This blog post was written in order to explain the functionality of the critical vulnerability CVE-2014-6324 found in the Windows implementation of the Kerberos authentication protocol. This bug allows an attacker to elevate unprivileged domain user privileges to a Domain Administrator account. Microsoft recently issued the patch MS14-068 which fixes this critical security vulnerability.
Vulnerability ExplainedIn order to understand the vulnerability it is required to have an understanding of how Kerberos works. Kerberos is a network authentication protocol used to provide secure access across potentially hostile networks. The protocol uses a "Ticket" exchanging mechanism, for both the client and server to prove their identity to access the network services. The first part is handled by the LSASS.exe process. When the user logs in with his credentials (request) through Winlogon, the LSA (Local Security Authority) processes them and passes them to Kerberos.dll in an encrypted format. Afterwards, the whole process is guided by the DC\KDC (also known as Kerberos Key Distribution Center). Two other services, namely the AS (Authentication Service) and the TGS (Ticket Granting Service) which are running in the KDC, also play a vital role.
Ticket Exchange Mechanism of Kerberos
Figure (a)
In the image above the KDC replies to both requests (as_request and tgs_request) with the TGT (Ticket to Get Tickets). The TGT contains a blob of data which is known as the PAC (Privilege Attribute Certificate). The PAC contains among other things the user's domain SID, as well as the security groups that the user is a member of.
PAC in Kerberos Protocol Extension
Figure (b)
Figure (b) shows the simplified structure of the PAC. As can be seen, the PAC stores an additional signature which is later verified by the TGS.
With the reference to the above Figure (a) when a user first sends the as_request message to the Authentication Service, it sends back the first TGT containing the PAC blob which stores the user's security information. It also signs the PAC and stores the signature as shown in the Figure (b), so that the PAC can't be tampered with by an attacker. The user then sends the tgs_request message for the service ticket to the Ticket Granting Service in order to access the particular service, as shown in the image above (it's requesting a service ticket for service A). The user can only send the request to the TGS when it gets authenticated from the AS and it is in posession of the TGT. Before providing the service ticket, the TGS validates the signature of the PAC contained in the TGT and if a valid signature is found, it copies the PAC into the Service Ticket being created.
Now when the user authenticates to the service using that Service Ticket issued by the TGS it once again validates the signature of the PAC and the data inside the PAC blob which stores the user information to create the logon tokens for the user. As an example, if the PAC has a valid signatures and is stating that user John belongs to the group of Domain Administrators, a valid login token is created and John will be a member of the Domain Administrators from now on.
CVE-2014-6324 affects the way Windows Kerberos validates the PAC signature. By exploiting the vulnerability an authenticated domain user could send a forged Kerberos ticket to the Kerberos KDC that claims that the user is a member of any group such as the Domain Administrators. The Kerberos KDC would improperly validate the forged ticket signature when processing the request from the attacker, allowing the attacker to access any resource on the network with the identity of a Domain Administrator.
Systems Affected by CVE-2014-6324:Domain controllers running Windows Server 2008-R2 and below are affected by this vulnerability. After more tests it has been confirmed that this vulnerabililty also exists on Windows Server 2012 and higher, but exploiting it on Window Server 2012 and newer versions is deemed to be more difficult. In general this vulnerbility is affecting almost all the Microsoft operating systems.

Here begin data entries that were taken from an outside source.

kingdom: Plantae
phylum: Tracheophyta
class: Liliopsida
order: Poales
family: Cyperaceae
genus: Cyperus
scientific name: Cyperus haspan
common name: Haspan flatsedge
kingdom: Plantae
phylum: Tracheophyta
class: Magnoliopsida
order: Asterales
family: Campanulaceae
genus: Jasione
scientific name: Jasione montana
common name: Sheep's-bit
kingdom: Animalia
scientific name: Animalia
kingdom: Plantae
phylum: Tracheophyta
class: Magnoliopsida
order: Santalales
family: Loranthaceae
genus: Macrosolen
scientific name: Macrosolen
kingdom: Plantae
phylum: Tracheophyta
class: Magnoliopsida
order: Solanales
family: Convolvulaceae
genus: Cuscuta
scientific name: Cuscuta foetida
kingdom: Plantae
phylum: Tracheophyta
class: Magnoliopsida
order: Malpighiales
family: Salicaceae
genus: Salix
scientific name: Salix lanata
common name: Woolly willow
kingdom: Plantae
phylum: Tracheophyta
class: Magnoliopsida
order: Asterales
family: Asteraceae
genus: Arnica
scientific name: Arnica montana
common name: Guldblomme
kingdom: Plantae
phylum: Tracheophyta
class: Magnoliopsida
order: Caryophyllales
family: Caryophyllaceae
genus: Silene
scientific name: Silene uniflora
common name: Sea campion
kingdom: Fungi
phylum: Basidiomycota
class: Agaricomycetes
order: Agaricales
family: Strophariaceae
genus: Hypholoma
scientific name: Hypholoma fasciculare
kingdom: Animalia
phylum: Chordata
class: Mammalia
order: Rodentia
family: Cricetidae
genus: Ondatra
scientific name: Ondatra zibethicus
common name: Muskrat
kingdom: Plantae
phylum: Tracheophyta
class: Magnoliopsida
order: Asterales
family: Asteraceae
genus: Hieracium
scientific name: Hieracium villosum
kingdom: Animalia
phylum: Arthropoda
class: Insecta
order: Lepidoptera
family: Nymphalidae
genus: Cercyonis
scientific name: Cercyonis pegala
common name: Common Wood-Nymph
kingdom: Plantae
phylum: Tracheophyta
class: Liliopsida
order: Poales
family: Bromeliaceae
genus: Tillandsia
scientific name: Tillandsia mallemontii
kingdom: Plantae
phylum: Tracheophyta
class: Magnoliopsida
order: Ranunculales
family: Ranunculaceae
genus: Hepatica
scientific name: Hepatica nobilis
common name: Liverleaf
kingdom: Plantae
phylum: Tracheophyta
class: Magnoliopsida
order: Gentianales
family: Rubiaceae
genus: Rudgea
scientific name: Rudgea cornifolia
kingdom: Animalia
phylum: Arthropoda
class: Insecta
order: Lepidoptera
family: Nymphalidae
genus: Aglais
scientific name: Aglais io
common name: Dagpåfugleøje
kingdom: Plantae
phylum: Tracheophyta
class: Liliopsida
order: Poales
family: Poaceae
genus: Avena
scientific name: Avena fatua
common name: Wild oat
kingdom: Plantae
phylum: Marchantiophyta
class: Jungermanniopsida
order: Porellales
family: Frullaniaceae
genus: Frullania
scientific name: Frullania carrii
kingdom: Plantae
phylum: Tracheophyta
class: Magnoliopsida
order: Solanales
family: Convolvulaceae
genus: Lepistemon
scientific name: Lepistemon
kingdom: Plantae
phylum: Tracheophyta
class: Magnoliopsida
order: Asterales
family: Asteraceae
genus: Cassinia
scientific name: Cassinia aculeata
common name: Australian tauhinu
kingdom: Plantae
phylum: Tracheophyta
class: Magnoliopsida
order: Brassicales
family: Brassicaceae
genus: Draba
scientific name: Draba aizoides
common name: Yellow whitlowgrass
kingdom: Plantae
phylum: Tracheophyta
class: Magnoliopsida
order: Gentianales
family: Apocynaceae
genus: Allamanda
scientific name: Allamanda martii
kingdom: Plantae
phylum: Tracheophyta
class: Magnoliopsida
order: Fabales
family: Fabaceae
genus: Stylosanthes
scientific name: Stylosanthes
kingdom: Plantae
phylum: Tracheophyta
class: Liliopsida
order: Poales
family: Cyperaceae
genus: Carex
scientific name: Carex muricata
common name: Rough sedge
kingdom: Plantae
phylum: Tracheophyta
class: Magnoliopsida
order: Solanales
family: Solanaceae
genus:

Out-of-band Patch MS-014-068:The patch MS14-068 was released by Microsoft on November 18, 2014 as an out-of-band patch. This patch fixes the way the KDC is performing the signature verification for the PAC signature. The functions inside kdsvc.dll which are performing the signature validation now don't allow any valid signature algorithm to be used for the PAC signature but restrict the signature type to a known good value. If the signature type does not match the HMAC_MD5 algorithm, an error is returned and the signature will not be verified successfully.
So if you haven't download the latest Microsoft patches, hurry up!